◆ **TEXTAUSZUG**

══════════


  • Lasse Lührs lächelt

    Die Stunden und Tage nach dem Olympiasieg sind surreal, man wird von einem Termin zum nächsten geschickt und hat keine Minute Zeit zum Reflektieren. Das war eine sehr spannende Erfahrung, aber es war mental auch sehr fordernd.

    Lasse Lührs
    Triathlet
    Staffel-Olympiasieger 2024

    Lasse Lührs sagt diese Sätze ohne Groll. Er hat gelernt, das Positive aus der Leidenszeit herauszuziehen. „So blieb mir mehr Zeit, um nach den wahnsinnig intensiven Tagen von Paris auch mal runterzufahren und den Olympiasieg auf mich wirken zu lassen“, sagt er. Nach der Operation war er einige Wochen in seiner Heimat Wingst (Landkreis Cuxhaven), um sich im Elternhaus pflegen zu lassen, danach verbrachte er zehn Tage komplett ohne Sporttreiben mit seiner Freundin auf Sizilien. „Streng genommen war das mein erster richtiger Urlaub seit 14 Jahren. Seit ich 14 war, habe ich vom Olympiasieg geträumt und darauf hingearbeitet“, sagt er. Als dann in Paris wirklich die Goldmedaille um seinen Hals hing, konnte er das zunächst kaum greifen. „Die Stunden und Tage danach sind surreal, man wird von einem Termin zum nächsten geschickt und hat keine Minute Zeit zum Reflektieren“, sagt er, „das war eine sehr spannende Erfahrung, aber es war mental auch sehr fordernd.“

    Erst als er in seiner Bonner Wohnung zur Ruhe kam, sickerte die Erkenntnis, nun zu den Allergrößten seines Sports zu zählen, langsam ein. Mit ihr machte sich jedoch auch die Realität des Spitzensports breit, die besagt, dass der Erfolg von gestern im Heute schnell verblasst. „Ich werde zwar schon noch erkannt und angesprochen, was vor dem Olympiasieg gar nicht der Fall war. Aber meine Reha habe ich oft allein im dunklen Kraftraum durchgezogen. In diesen Momenten spürt man, dass der Ruhm vergänglich ist“, sagt er. Auch das sagt er ohne Groll, weil einerseits die große Bühne nicht sein Lieblingsort ist und er andererseits auch nicht der Typ ist, der sich auf Erfolgen ausruhen würde.

══════════

◆ **AUSGANGSMATERIAL**
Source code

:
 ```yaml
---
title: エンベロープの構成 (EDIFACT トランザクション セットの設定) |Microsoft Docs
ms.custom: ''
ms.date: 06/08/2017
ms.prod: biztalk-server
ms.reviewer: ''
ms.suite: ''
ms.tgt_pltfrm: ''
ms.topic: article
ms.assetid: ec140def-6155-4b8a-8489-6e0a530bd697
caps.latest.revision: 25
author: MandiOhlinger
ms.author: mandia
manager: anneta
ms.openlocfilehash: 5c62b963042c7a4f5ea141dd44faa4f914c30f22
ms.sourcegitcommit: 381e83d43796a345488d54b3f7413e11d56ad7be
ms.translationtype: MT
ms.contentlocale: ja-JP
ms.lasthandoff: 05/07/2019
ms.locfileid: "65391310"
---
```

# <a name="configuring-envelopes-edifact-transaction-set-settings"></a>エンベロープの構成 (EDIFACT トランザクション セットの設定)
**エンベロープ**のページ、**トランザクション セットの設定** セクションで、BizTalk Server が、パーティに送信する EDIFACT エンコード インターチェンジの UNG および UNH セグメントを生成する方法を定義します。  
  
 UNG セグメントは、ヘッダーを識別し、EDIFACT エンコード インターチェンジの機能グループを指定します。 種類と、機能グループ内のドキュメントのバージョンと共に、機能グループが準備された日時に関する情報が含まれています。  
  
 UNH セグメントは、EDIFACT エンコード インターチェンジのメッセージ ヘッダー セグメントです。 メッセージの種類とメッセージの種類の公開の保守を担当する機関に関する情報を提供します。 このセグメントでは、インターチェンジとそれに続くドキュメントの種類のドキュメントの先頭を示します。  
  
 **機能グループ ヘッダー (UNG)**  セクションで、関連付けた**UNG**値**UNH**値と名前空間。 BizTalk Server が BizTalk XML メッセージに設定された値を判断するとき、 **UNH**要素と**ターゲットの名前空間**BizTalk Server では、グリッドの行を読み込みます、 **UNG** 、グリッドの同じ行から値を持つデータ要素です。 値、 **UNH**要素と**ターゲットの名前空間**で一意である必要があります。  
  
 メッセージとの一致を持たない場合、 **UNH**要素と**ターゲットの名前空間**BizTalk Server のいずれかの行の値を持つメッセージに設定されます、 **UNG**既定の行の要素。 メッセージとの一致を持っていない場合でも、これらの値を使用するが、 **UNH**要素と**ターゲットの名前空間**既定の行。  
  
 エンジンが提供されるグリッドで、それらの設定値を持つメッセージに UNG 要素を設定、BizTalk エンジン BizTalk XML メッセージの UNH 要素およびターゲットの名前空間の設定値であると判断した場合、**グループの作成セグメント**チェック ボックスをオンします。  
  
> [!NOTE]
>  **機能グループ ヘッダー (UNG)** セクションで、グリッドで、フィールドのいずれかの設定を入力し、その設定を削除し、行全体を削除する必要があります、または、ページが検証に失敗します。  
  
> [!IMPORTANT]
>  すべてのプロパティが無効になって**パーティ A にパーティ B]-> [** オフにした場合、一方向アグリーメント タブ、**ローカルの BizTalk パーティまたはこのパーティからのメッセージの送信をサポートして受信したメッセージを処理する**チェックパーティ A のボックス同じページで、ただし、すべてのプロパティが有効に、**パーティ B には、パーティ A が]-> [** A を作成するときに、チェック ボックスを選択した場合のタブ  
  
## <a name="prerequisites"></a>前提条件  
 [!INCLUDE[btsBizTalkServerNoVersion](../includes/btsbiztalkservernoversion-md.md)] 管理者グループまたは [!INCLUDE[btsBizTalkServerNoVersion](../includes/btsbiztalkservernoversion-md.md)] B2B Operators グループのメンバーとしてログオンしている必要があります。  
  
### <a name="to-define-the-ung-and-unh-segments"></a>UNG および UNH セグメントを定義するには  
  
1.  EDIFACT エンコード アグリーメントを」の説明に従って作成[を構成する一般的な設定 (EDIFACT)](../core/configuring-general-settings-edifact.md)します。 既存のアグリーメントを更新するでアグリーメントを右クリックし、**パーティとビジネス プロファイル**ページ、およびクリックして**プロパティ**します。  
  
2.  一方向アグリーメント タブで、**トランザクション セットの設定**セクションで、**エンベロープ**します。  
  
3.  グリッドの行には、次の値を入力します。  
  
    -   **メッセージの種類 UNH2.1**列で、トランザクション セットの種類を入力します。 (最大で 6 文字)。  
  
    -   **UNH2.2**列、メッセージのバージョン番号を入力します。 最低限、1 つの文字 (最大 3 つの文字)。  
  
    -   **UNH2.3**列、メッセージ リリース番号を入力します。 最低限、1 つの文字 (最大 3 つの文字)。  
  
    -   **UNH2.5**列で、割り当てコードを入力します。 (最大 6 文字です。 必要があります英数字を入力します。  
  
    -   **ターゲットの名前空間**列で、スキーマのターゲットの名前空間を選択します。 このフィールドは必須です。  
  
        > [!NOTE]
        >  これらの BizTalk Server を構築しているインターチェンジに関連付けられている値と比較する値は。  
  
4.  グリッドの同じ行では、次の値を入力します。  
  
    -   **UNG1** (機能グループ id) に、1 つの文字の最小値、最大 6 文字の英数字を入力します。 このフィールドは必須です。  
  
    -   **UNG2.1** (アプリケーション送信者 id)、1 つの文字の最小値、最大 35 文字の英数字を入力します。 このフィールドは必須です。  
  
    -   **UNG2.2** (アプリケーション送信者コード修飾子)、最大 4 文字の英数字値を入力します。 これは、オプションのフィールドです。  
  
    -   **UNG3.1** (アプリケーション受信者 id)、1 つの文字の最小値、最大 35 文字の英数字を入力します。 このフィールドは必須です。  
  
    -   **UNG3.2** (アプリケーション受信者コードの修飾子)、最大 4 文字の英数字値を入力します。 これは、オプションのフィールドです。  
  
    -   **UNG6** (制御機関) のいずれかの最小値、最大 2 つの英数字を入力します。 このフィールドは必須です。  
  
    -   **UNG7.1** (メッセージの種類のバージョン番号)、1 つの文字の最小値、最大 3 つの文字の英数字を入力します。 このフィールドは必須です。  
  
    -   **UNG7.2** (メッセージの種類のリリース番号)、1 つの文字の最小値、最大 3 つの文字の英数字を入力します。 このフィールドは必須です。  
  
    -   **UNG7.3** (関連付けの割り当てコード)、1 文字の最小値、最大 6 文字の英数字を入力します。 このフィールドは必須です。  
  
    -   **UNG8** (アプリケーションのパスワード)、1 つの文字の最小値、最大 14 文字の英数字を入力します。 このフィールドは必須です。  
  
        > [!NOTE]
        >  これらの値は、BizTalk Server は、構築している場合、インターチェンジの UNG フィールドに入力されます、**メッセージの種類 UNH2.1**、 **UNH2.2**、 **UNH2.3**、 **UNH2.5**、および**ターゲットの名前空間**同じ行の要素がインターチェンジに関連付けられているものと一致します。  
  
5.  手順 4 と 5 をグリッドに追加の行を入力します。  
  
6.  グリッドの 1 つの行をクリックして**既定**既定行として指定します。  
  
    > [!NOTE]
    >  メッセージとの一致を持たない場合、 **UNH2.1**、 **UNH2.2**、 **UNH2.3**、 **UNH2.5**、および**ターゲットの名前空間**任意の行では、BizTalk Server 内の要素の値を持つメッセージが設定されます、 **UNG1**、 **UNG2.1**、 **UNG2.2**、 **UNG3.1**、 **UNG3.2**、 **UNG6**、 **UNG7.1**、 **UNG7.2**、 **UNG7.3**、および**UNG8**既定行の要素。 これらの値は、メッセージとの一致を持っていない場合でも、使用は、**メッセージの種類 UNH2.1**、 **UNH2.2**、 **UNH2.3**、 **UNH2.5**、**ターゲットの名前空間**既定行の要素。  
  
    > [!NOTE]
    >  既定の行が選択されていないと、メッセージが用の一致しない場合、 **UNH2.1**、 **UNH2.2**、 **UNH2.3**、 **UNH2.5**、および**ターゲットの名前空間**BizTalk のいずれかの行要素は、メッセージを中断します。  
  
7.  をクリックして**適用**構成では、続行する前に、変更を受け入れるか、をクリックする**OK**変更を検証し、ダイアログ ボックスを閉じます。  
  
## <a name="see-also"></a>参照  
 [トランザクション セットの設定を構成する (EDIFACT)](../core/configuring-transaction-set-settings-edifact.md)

══════════

◆ **AUFGABE 1**
Liste alle Orts- und Gebietsnamen auf, die im Text über Lasse Lührs genannt werden.
◆ **AUFGABE 2**
Schreib den Text über Lasse Lührs im gleichen Stil ein Stück weiter, anschließend an seinen letzten Satz.

◆ **ANTWORT 1**
Paris, Wingst, Landkreis Cuxhaven, Sizilien, Bonn

◆ **ANTWORT 2**
    Froh sei er gewesen, in Paris mit seinem Staffelteam gemeinsam die Erfahrungen eines Olympiasiegs durchstehen zu können. Zeit, um das Erlebte in der Gruppe zu verarbeiten, blieb jedoch keine. Mit Laura Lindemann (29/Potsdam), aktuell auf Rang 20 des WTCS-Rankings geführt, konnte sich Lasse Lührs zumindest im Winter-Trainingslager in Namibia über Paris austauschen. „Ansonsten sind wir alle unserer Wege gegangen. Wir sind nun mal ein Individualsport, jeder hat seine eigenen Themen, um die er sich kümmern muss.“ Wie Lasse Lührs musste sich auch Tim Hellwig (26/Sankt Ingbert) wegen einer Knieblessur im Februar operieren lassen. Dagegen startete Lisa Tertsch (26/Darmstadt) richtig durch, sie gewann am vergangenen Sonntag das Weltcuprennen in Tiszaujvaros (Ungarn), führt die WTCS-Rangliste aktuell an und will diese Führung in Hamburg ausbauen.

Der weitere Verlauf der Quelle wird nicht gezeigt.